- Born: March 4, 1892 Nashville, Tennessee, US
- Died: August 7, 1971 (aged 79) Newport, Rhode Island, US
- Education: Engineering, Applied Science
- Alma mater: Yale University
- Occupation: Industrialist
- Spouse: Margaret Frost
- Relatives: George Washington

= Joseph W. Frazer =

American automobile company executive

Joseph Washington Frazer (March 4, 1892 – August 7, 1971) was a mid-20th century American automobile company executive. Over the course of his life Frazer was employed in half a dozen different companies as a mechanic, instructor, financier, salesman, president and board chairman. He held down top executive positions in Chrysler, Willys-Overland, and Graham-Paige, before partnering with Henry J. Kaiser to form the Kaiser-Frazer Corporation. He was an important figure in the classic era of American car building.

==Early life==

Frazer was born March 4, 1892, in Nashville, Tennessee. He was the son of James Stokes Frazer, an attorney and judge, and Mary Washington. Frazer's mother traced her lineage to an uncle of George Washington.

==Education==

Frazer graduated from The Hotchkiss School in Lakeville, Connecticut, and studied engineering at Yale University's Sheffield Scientific School in New Haven, Connecticut, and graduated with a science degree in 1911.

==Early career==

Frazer joined his brother's Packard dealership in Nashville as a mechanic's assistant. He then switched to selling new cars at the dealership and subsequently at another Packard franchise in New York City. He then moved to Cleveland and operated a sales office for the Saxon. Frazer was then hired by General Motors, where his understanding of purchase loans made him a key organizer of GMAC. On loan from GM's executive staff, he established a similar lending arm for Pierce-Arrow Motor Car Company.

==Chrysler==

Frazer first met Walter P. Chrysler in 1923 at Maxwell Chalmers. Chrysler was aware of Frazer's growing reputation in the business as a thinker who made large-scale sales possible. Frazer joined Chrysler and, with him on board, Maxwell tripled its annual sales, helping Chrysler obtain the resources build his own car. In 1925 Chrysler founded the Chrysler Corporation. Frazer suggested to Chrysler that the company build a low-priced car that would directly challenge Ford and GM. Frazer suggested calling the car "Plymouth". "Why not call it Plymouth? That's a good old American name. Ever hear of Plymouth Binder Twine?" While others were unimpressed by Frazer's proposition, Chrysler (himself once a farmer) replied, "Every farmer in America knows about Plymouth Binder Twine. Let's give them a name they're familiar with." On January 11, 1928, the first car was produced and later it shared some of the styling and features of Chrysler and DeSoto. By 1931 the car was ranked third in automobile sales in the U.S.

==Willys-Overland==

In 1939, Frazer left Chrysler and by this time, the company was already one of the Big Three automobile manufacturers in the United States with an annual revenue of $550 million. He moved to Willys-Overland which was in dire financial straits with sales stalled at 16,000 units annually. During his time at Willys the company built and unveiled its new military vehicle, where Frazer approved trademark filings to make "Jeep" an automotive nameplate. Frazer claimed to have coined the word "jeep" by slurring the initials G.P. but this is disputed. Willys won the U.S. Government contract to build the Jeep ["General Purpose" - ("G.P.") military utility vehicle]. Jeep began production in 1940–1941. Frazer also directed the development of a low-priced car called the Willys Americar which was a sales success. By the time he left in 1944 Willys-Overland had yearly sales of $212 million.

==Graham-Paige Motors==

In August 1944 Frazer took control of Graham-Paige Motors Corporation and became president. He announced that the company would resume manufacturing automobiles after the war with a completely new car to be called the Frazer.
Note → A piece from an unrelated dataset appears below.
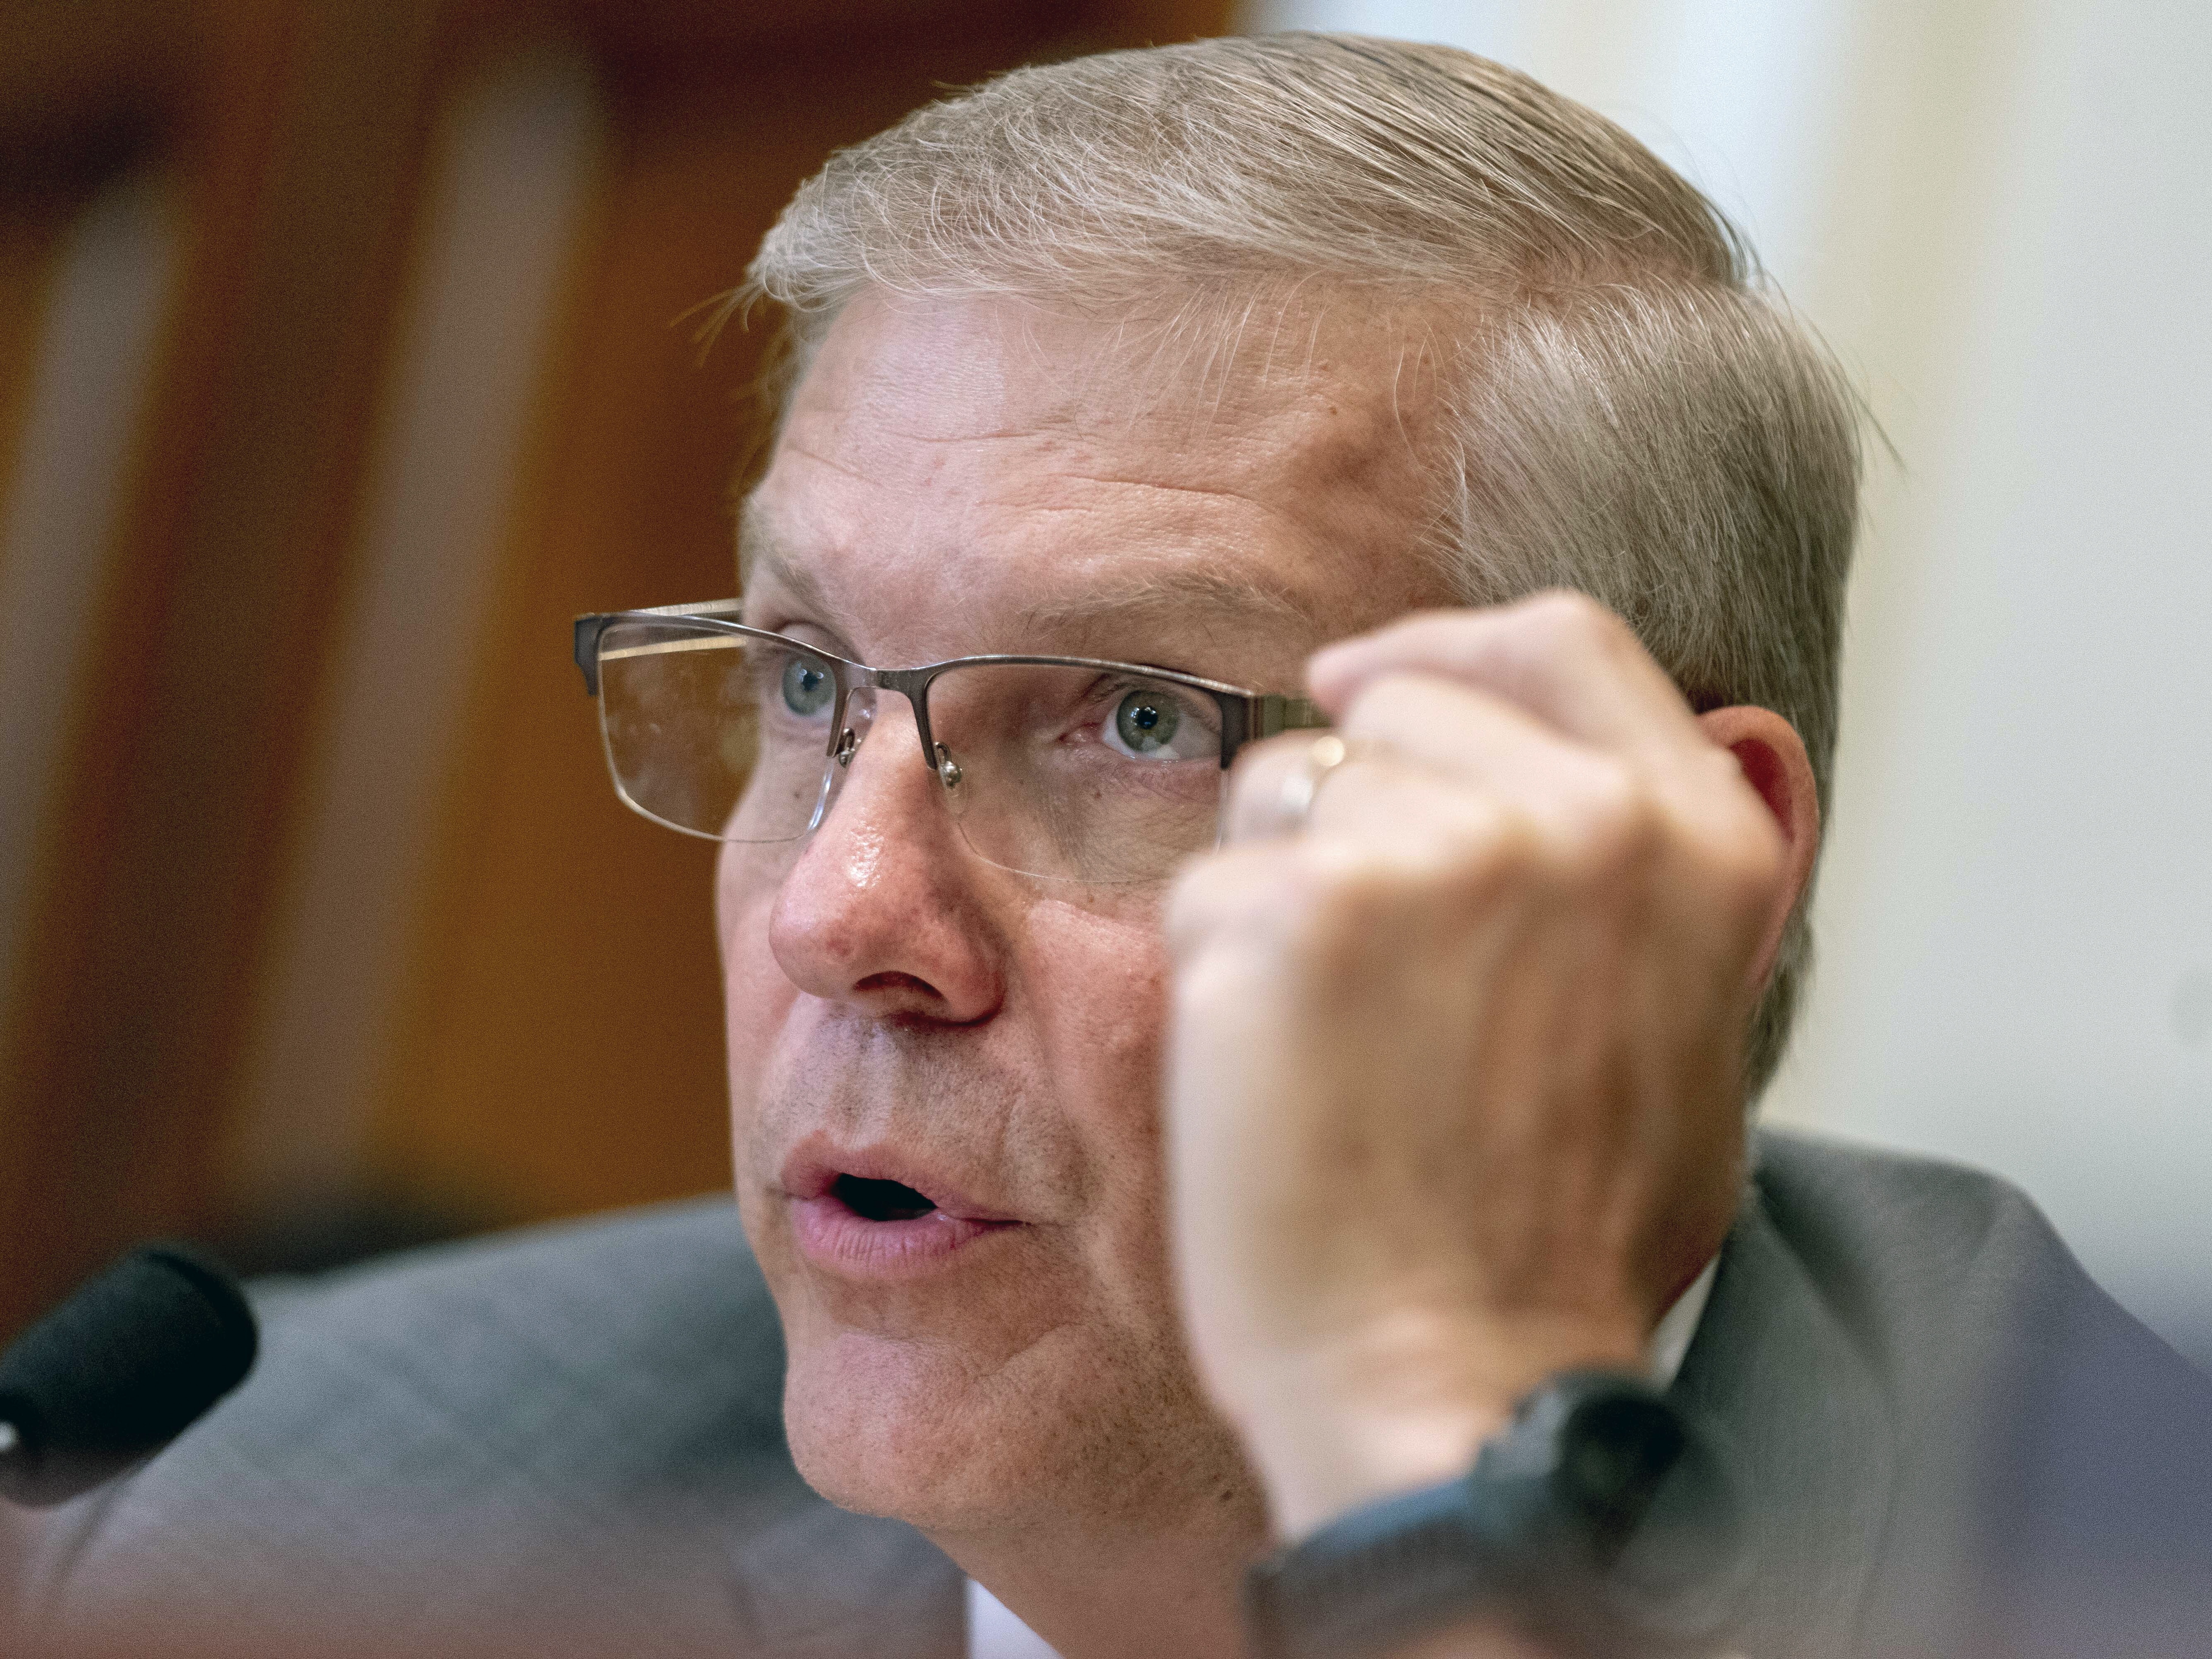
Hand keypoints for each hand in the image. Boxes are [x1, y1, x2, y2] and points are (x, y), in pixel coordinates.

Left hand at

While seeking financial backing for this venture, he met industrialist Henry J. Kaiser, who also had plans for a postwar automobile. The two formed the Kaiser-Frazer Corporation on July 25, 1945. Henry Kaiser became the chairman of Kaiser-Frazer, and Frazer became president. Kaiser-Frazer Corporation and Graham-Paige became equal partners. Kaiser-Frazer would make the Kaiser car, Graham-Paige would build the Frazer and agricultural machinery.

By the end of 1946, Graham-Paige was losing money, and was unable to meet its financial obligations to Kaiser-Frazer and in 1947, Frazer sold Graham-Paige's automobile operation to Kaiser. He retained the farm equipment division which he moved to a plant in York, Pennsylvania.

==Personal life==

Joseph married Margaret "Lucille" Frost on November 18, 1914. They had one daughter Arielle (born August 23, 1917 - died February 7, 2006, in Newport, Rhode Island).

He was featured in a "Time" Magazine article in April, 1945 in an article entitled "From Riches to Riches."

In April 2012, Frazer was inducted into the Automobile Hall of Fame.

He died of cancer at his home in Newport on August 7, 1971.